April 12th, 2011 / 7:45 pm
Random

According to Deleuze, “Artaud considers Lewis Carroll a pervert, a little pervert…”

httpv://www.youtube.com/watch?v=2Ty6UCcixlQ&feature=related

[Lewis Carroll’s “Jabberwocky” read by David Henry Sterry]

Deleuze discusses Artaud’s dislike of Carroll here in The Logic of Sense

18 Comments

  1. alanrossi

      that so rocks.

  2. reynard

      pretty good but i prefer the reading i heard about six months ago from a 1st grader who spoke fluent chinese

  3. Frank Greasestain

      his eyes are confusing my penis

  4. deadgod

      First-graders use Chinese to discuss their interpretations of Deleuze?

      I gotta start listening to Mozart in my sleep.

  5. reynard

      mozart

  6. marshall

      this is sick

  7. alanrossi

      i feel like the article, though, from Artaud and Deleuze might as well add a critique of dr. seuss. why can’t it just be fun sometimes?

  8. M. Kitchell

      because for Artaud “fun” wasn’t really something that entered the equation when it came to language. for Artaud, language was suffering. this is why, for Artaud, it could not “just be fun” sometimes.

  9. Ken Baumann

      Good timing. Just bought an Artaud collection today (the one put out by Exact Change). Dig this. And dig the “pervert, little pervert”.

  10. Shannon

      I love this so much. It made me remember the first time I heard it read by a teacher when I was a kid. This made my day.

  11. reynard

      i would add carl sandberg and paper rad comics and the films of jan svankmajer

  12. M. Kitchell

      man, paper rad comics are so awesome

  13. alanrossi

      i understand that. what i don’t understand: why then is reading and then writing about lewis carroll? feels like going to a jimmy buffett concert and complaining when it’s not mozart’s requiem. just read something else. i mean, what the fuck, it’s fucking jabberwocky, who the fuck cares.

  14. M. Kitchell

      clearly artaud cares

  15. Donald

      I was under the impression that Lewis Carroll was actually, objectively, a little pervert. Or, well, maybe a big pervert. Wasn’t he involved in some kind of child-tampering? Have I been misinformed?

  16. deadgod

      In the letter that Deleuze quotes, Artaud is clearly disgusted by what he takes to be the ‘snobbery’ of Carroll’s “affected infantilism” – fair enough; Artaud thinks Carroll is a fake nonsensicalist, that Carroll is a poet ventriloquizing where Artaud himself is real, ‘deep’: “the distance separating Carroll’s language and Artaud’s language–the former emitted at the surface, the latter carved into the depths of bodies.” (Deleuze) Inspecting the shit and finding the digestion wanting in some way – that makes pretty good non-psychotic sense.

      But why “could [we] say that Artaud considers Lewis Carroll a pervert“? Artaud says of Carroll that he’s like “a profiteer who, satiated after a fine meal, seeks to indulge himself in the pain of others” – Carroll’s wordplay is sadistic.
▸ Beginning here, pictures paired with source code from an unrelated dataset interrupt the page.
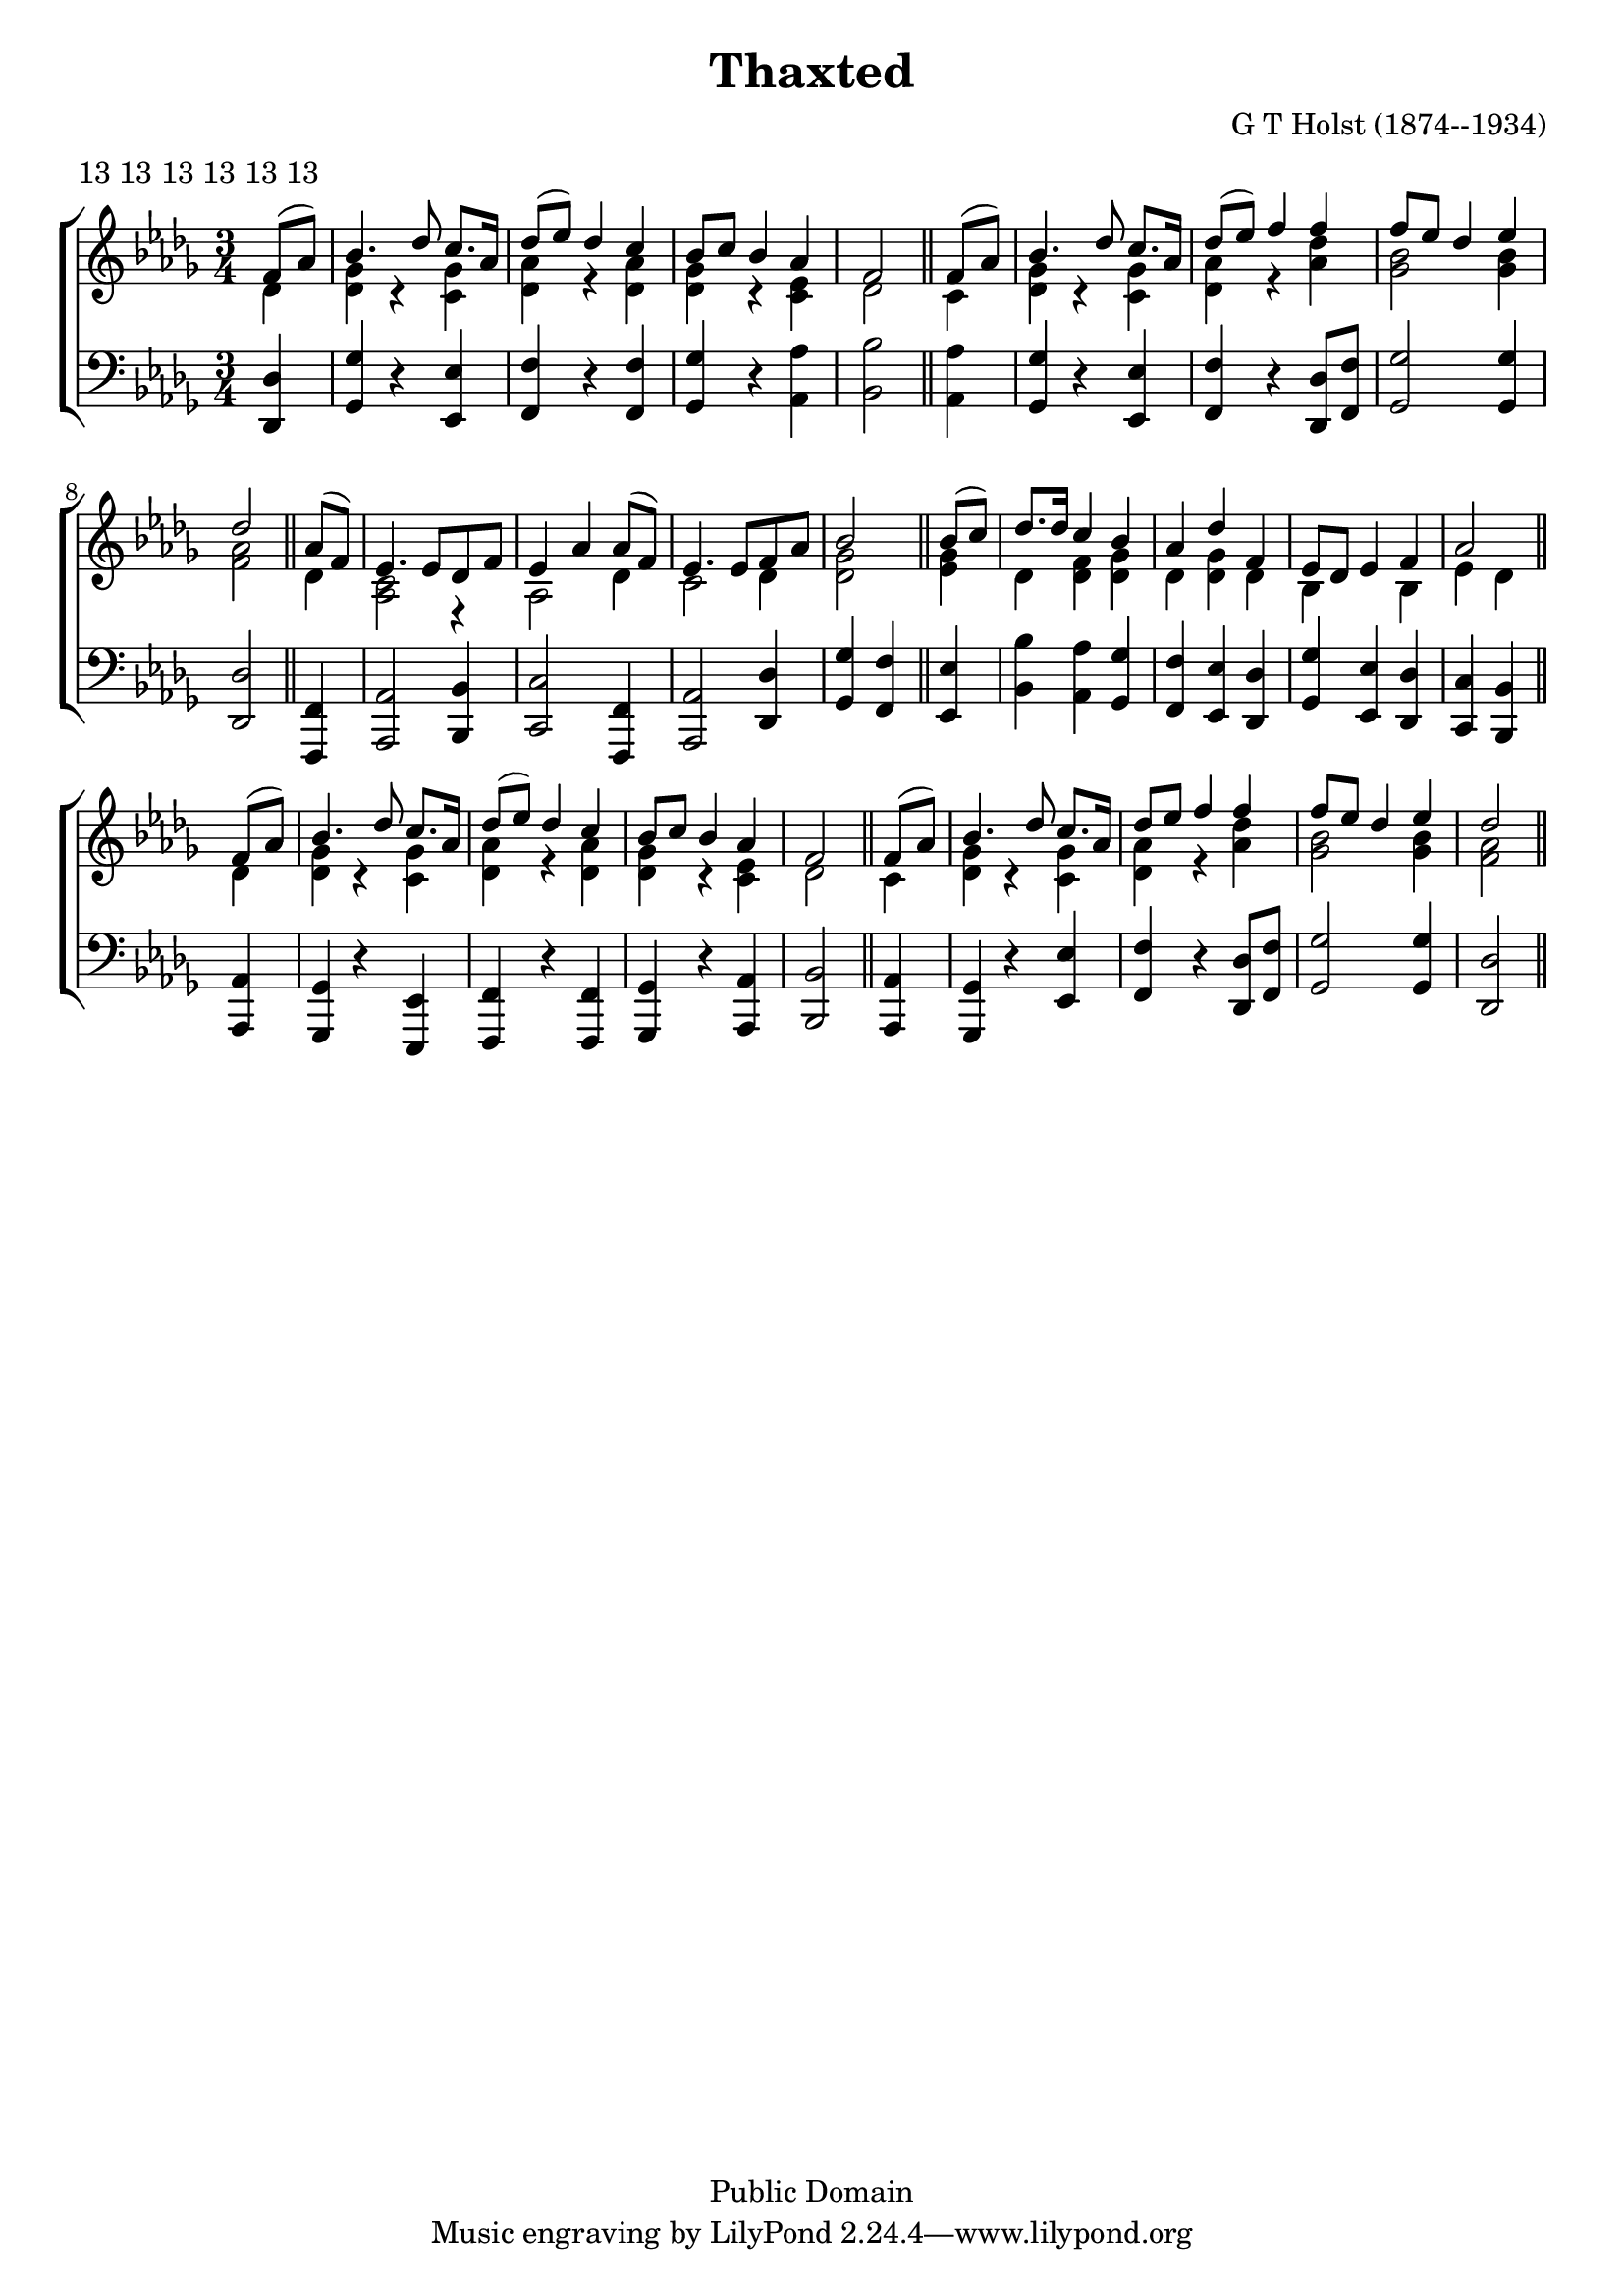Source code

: \language "english"
\header {
  title = "Thaxted"
  metre = "13 13 13 13 13 13"
  meter=\metre
  composer = "G T Holst (1874--1934)"

  mutopiatitle = "Thaxted"
  source = "Methodist Hymnbook 1933, number 900"
  mutopiacomposer = "G. T.Holst (1874--1934)"
  mutopiainstrument = "Voice and Piano"
  date = "1921"

  style = "Hymn"
  copyright = "Public Domain"
  maintainer = "Peter Chubb"
  maintainerEmail = "mutopia@chubb.wattle.id.au"
  lastupdated = "2005/Jan/09"

  footer = "Mutopia-2005/01/18-527"
  %  tagline = "\\raisebox{10mm}{\\parbox{188mm}{\\quad\\small\\noindent " + \footer + " \\hspace{\\stretch{1}} This music is part of the Mutopia project: \\hspace{\\stretch{1}} \\texttt{http://www.MutopiaProject.org/}\\\\ \\makebox[188mm][c]{It has been typeset and placed in the public domain by " + \maintainer + ".} \\makebox[188mm][c]{Unrestricted modification and redistribution is permitted and encouraged---copy this music and share it!}}}"
}

\version "2.19.11"
global={
  \time 3/4
  \key c \major
  \partial 4
  s4 |
  \skip 2.*3
  s2 \bar "||"
  s4 |
  \skip 2.*3
  s2 \bar "||"
  s4 |
  \skip 2.*3
  s2 \bar "||"
  s4 |
  \skip 2.*3
  s2 \bar "||"
  s4 |
  \skip 2.*3
  s2 \bar "||"
  s4 |
  \skip 2.*3
  s2 \bar "||"
}

guitar=\chordmode {
  c4 |
  f f d:m |
  c c c |
  f f g |
  a:m a:m

  g |
  f f d:m |
  c c c |
  f f f |
  c c

  c/e |
  g g a:m |
  g/+b g/+b c/+e |
  g g c |
  f f/+e

  d:m |
  a:m c/+g f |
  c/+e d:m7 c |
  f d:m a:m/+c |
  g/+b a:m7

  g |
  f f g:7/+b |
  c/+e c e:m |
  f f g|
  a:m a:m

  g |
  f f g:7/+d |
  c/+e c c |
  f f d:m/+f |
  c c
}


tune=\relative c'{
  e8( g) |
  a4. c8     b8. g16 |
  c8( d) c4 b |
  a8 b a4 g |
  e2

  e8( g) |
  a4. c8 b8. g16 |
  c8( d) e4 e |
  e8 d c4 d |
  c2

  g8( e) |
  d4. d8 c e |
  d4 g g8( e) |
  d4. d8 e g |
  a2

  a8( b) c8. c16 b4 a |
  g c e, |
  d8 c d4 e |
  g2

  e8( g) a4. c8 b8. g16 |
  c8( d) c4 b |
  a8 b a4 g |
  e2

  e8 ( g) |
  a4. c8 b8. g16 |
  c8 d e4 e
  e8 d c4 d |
  c2
}


RHpartOne=\relative c'{
  c4 |
  <c f> r <b f'>|
  <c g'> r <c g'> |
  <c f> r <b d> |
  c2

  b4 |
  <c f> r <b f'>|
  <c g'> r <g' c> |
  <f a>2 <f a>4 |
  <e g>2
}

RHpartTwo=\relative c' {
  c4 |
  <b g>2 r4 |
  g2 c4 |
  b2 c4 |
  <c f>2

  <d f>4 |
  c4 <c e> <c f> |
  c <c f> c |
  a s a |
  d c
}

LH=\relative c {
  <c c,>4 |
  <f f,> r <d d,> |
  <e e,> r <e e,> |
  <f f,> r <g g,> |
  <a a,>2

  <g g,>4 |
  <f f,> r <d d,> |
  <e e,> r <c c,>8 <e e,> |
  <f f,>2 <f f,>4 |
  <c c,>2
  <e, e,>4 |
  <g g,>2 <a a,>4 |
  <b b,>2 <e, e,>4 |
  <g g,>2 <c c,>4 |
  <f f,>4 <e e,>

  <d d,> |
  <a' a,>4 <g g,> <f f,> |
  <e e,> <d d,> <c c,> |
  <f f,> <d d,> <c c,> |
  <b b,> <a a,>

  <g g,> |
  <f f,> r <d d,> |
  <e e,> r <e e,> |
  <f f,> r <g g,> |
  <a a,>2
  <g g,>4 |
  <f f,> r <d' d,> |
  <e e,> r <c c, >8 <e e,> |
  <f f,>2 <f f,>4 |
  <c c,>2
}

\score {
  \transpose c df \context ChoirStaff <<
    %{	\context ChordNames {
	    \set midiInstrument = "acoustic guitar (nylon)"
	    \set chordChanges = ##t
	    \override ChordName.style = #`banter
	    \guitar }
    %}
    \context Staff = "upper" <<
      \global
      \context Voice = "sop" { \voiceOne \tune}
      \context Voice = "accomp" {
        \set Staff.midiInstrument = "violin"
        \voiceTwo \RHpartOne \RHpartTwo \RHpartOne
      }
    >>
    \context Staff = "lower" <<
      \set Staff.midiInstrument = "orchestral harp"
      \clef "F" \global
      \LH
    >>
  >>
  \layout{
    indent = 0.0\mm
  }

  \midi {
    \tempo 4 = 100
  }


}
From Artaud’s point of view, is that a ‘perversion’? Or does Deleuze – whose word it is here – mean “pervert” in a class sense (of misused privilege), or in the sense of ‘disingenuousness’?

  17. deadgod

      What’s the evidence that Carroll’s attraction to particular girls – to interacting with particular girls – ever involved “tampering”? I thought the consensus was that he’d never been physically inappropriate with any of them, that he simply felt comfortable being ‘friends’ with a small handful – two or three?? – of the children known to him. Have I been misinformed?

  18. Donald

      No, you’re right — it looks like there isn’t any concrete evidence of it. Just eccentricities and a lot of speculation, most of it on the part of tabloids and the sort of blog that offers in-depth analysis of the occult symbolism in the new Miley Cyrus video. This article from the Guardian is one of the more balanced:
      http://www.guardian.co.uk/world/2001/oct/29/gender.uk
      The suggestion there is that he did, undeniably, have erotic feelings for little girls, but seems never to have acted upon them, his imaginative work & mathematics being a kind of avoidance tactic and/or release of pressure.